AI agents store facts in memory systems — a user's job title, a product's price, a company's address. These facts go stale silently. The agent keeps using them with high confidence, delivering wrong answers without any warning.

MemGuard sits beside your memory system (Mem0, Zep, Letta, LangMem, or any REST API) as a sidecar that monitors, validates, and alerts — like Datadog for agent memory.

Core insight: Memory systems decay facts by access frequency or TTL timers. But a frequently-retrieved memory about a user's employer is highly relevant until it's wrong — then it becomes confidently wrong rather than just outdated. MemGuard detects this proactively.

Sixty-second example

Your agent stored this fact six months ago:

"John is a Senior Engineer at Acme Corp" — synced from https://api.acme.com/employees/123

Acme promoted John. Nothing in your agent's conversations mentions it, so the memory keeps its high retrieval relevance — and is now confidently wrong. On its next sweep, MemGuard re-fetches the source and records:

{
  "outcome": "flagged",
  "source_current_value": "VP Engineering",
  "memory_stored_value": "Senior Engineer",
  "drift_detected": true,
  "confidence": 0.9,
  "reasoning": "Source now returns 'VP Engineering' but memory stores 'Senior Engineer'"
}

The memory's trust score drops, it's flagged on the dashboard (auto-quarantined if it falls below the threshold), and agents querying through the MCP tools see the degraded trust — before the stale fact produces a wrong answer.

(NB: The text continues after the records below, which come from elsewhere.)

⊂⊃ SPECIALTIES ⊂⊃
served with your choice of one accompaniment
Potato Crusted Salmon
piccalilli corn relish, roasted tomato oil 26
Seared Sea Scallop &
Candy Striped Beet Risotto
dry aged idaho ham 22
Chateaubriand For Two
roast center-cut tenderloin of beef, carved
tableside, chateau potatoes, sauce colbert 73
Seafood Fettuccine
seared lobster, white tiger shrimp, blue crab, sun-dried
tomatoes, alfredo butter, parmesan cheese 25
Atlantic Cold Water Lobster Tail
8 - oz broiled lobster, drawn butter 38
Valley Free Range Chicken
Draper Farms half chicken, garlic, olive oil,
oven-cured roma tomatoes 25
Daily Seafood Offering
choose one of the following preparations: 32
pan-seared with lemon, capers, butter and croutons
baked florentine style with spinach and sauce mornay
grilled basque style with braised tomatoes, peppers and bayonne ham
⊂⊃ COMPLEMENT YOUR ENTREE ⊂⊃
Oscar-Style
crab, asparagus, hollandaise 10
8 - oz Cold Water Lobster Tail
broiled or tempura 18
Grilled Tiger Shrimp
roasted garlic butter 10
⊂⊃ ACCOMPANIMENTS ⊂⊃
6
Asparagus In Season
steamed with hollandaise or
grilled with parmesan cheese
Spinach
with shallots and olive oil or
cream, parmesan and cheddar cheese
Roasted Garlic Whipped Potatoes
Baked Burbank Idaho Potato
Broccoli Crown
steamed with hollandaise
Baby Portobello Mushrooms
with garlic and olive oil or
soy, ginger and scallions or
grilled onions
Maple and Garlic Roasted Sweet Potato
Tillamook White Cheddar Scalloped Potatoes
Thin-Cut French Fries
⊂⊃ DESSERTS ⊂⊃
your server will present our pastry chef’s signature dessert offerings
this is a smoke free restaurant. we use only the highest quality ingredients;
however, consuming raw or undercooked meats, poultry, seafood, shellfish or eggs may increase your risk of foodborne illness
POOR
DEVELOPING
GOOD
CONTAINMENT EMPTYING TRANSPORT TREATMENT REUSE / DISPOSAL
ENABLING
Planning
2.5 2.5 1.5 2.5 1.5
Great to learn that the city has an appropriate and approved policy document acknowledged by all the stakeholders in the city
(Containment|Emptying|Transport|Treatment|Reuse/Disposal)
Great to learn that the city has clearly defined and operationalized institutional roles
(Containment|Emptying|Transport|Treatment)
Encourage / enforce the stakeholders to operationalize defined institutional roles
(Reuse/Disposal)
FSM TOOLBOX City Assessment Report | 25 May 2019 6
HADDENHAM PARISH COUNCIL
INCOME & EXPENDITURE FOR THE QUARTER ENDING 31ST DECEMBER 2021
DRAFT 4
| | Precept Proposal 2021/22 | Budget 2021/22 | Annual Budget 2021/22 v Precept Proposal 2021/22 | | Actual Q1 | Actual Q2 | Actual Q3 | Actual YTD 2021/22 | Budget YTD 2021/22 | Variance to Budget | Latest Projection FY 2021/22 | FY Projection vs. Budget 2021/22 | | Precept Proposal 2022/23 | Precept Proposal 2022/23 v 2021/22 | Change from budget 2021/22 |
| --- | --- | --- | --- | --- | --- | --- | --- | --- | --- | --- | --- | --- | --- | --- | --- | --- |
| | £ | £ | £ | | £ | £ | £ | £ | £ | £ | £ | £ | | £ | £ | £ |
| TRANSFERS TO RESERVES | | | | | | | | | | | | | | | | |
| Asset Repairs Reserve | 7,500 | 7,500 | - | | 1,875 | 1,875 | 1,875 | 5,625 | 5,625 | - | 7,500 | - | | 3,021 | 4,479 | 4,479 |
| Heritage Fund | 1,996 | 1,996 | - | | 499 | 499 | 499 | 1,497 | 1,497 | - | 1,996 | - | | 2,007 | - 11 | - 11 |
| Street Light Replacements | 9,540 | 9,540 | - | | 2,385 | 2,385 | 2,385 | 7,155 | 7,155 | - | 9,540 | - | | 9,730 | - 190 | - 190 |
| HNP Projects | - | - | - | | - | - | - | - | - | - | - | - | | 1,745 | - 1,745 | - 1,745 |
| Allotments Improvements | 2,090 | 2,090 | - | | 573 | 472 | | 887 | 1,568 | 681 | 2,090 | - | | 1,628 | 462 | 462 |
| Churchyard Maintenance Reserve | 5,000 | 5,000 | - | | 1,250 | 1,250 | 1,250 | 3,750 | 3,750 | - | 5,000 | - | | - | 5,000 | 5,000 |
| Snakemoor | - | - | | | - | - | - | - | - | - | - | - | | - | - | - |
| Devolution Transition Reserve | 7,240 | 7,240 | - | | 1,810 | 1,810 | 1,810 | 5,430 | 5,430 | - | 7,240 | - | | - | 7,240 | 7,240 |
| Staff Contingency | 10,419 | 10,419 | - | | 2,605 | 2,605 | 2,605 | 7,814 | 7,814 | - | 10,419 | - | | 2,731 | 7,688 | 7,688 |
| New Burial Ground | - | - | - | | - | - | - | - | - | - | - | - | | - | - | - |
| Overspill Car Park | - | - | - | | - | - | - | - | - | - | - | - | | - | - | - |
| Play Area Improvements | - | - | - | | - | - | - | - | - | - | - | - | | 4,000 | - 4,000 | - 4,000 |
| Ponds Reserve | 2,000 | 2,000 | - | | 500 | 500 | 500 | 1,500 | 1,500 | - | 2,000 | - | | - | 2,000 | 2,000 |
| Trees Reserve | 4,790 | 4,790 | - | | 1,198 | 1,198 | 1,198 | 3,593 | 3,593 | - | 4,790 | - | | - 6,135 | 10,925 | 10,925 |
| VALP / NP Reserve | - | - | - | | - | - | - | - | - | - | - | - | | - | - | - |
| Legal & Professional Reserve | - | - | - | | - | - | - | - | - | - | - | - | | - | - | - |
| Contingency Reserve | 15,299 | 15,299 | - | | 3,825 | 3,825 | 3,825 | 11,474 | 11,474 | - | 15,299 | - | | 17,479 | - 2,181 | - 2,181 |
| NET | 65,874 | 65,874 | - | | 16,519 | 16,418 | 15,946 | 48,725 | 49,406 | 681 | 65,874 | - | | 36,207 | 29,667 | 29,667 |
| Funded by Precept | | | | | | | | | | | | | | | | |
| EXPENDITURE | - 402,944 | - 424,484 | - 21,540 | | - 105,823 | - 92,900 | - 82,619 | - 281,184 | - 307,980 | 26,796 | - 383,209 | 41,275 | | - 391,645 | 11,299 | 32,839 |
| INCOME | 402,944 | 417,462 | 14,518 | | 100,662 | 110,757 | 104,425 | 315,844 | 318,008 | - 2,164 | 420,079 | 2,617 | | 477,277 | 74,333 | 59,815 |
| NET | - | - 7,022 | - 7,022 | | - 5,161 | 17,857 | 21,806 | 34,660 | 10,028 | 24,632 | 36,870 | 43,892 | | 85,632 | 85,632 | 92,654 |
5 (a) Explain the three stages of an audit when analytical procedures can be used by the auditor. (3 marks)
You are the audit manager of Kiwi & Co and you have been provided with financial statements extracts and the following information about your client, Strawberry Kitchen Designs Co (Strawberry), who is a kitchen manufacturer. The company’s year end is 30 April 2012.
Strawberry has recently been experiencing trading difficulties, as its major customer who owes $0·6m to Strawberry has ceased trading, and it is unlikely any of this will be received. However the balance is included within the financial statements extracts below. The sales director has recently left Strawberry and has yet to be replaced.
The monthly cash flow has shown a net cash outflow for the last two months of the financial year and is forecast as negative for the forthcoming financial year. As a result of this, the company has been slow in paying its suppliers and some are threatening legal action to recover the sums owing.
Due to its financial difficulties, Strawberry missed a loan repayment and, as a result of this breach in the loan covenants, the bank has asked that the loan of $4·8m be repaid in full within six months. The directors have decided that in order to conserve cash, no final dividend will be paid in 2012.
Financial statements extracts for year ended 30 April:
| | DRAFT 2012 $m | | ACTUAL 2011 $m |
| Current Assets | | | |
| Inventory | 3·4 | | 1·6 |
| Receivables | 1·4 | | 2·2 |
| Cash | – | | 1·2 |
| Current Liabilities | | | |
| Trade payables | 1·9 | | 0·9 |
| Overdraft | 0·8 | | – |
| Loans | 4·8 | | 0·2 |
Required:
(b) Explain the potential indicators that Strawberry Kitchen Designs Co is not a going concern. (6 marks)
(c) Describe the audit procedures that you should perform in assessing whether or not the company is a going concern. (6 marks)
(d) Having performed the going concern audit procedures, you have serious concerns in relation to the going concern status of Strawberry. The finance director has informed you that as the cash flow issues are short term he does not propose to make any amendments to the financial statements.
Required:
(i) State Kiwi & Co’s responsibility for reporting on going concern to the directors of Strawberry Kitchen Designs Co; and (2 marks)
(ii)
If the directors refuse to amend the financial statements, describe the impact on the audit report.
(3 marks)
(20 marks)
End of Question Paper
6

Doesn't my memory system already handle this?

Partially. Modern memory systems (e.g. Zep's temporal knowledge graph) invalidate a fact when a contradicting fact arrives in conversation — if the user says "I moved to Berlin," the old city is superseded. What they can't catch is the fact that changed without any signal arriving: the pricing page was updated, the person changed jobs, the API was deprecated. Nobody told the agent, so nothing supersedes the memory.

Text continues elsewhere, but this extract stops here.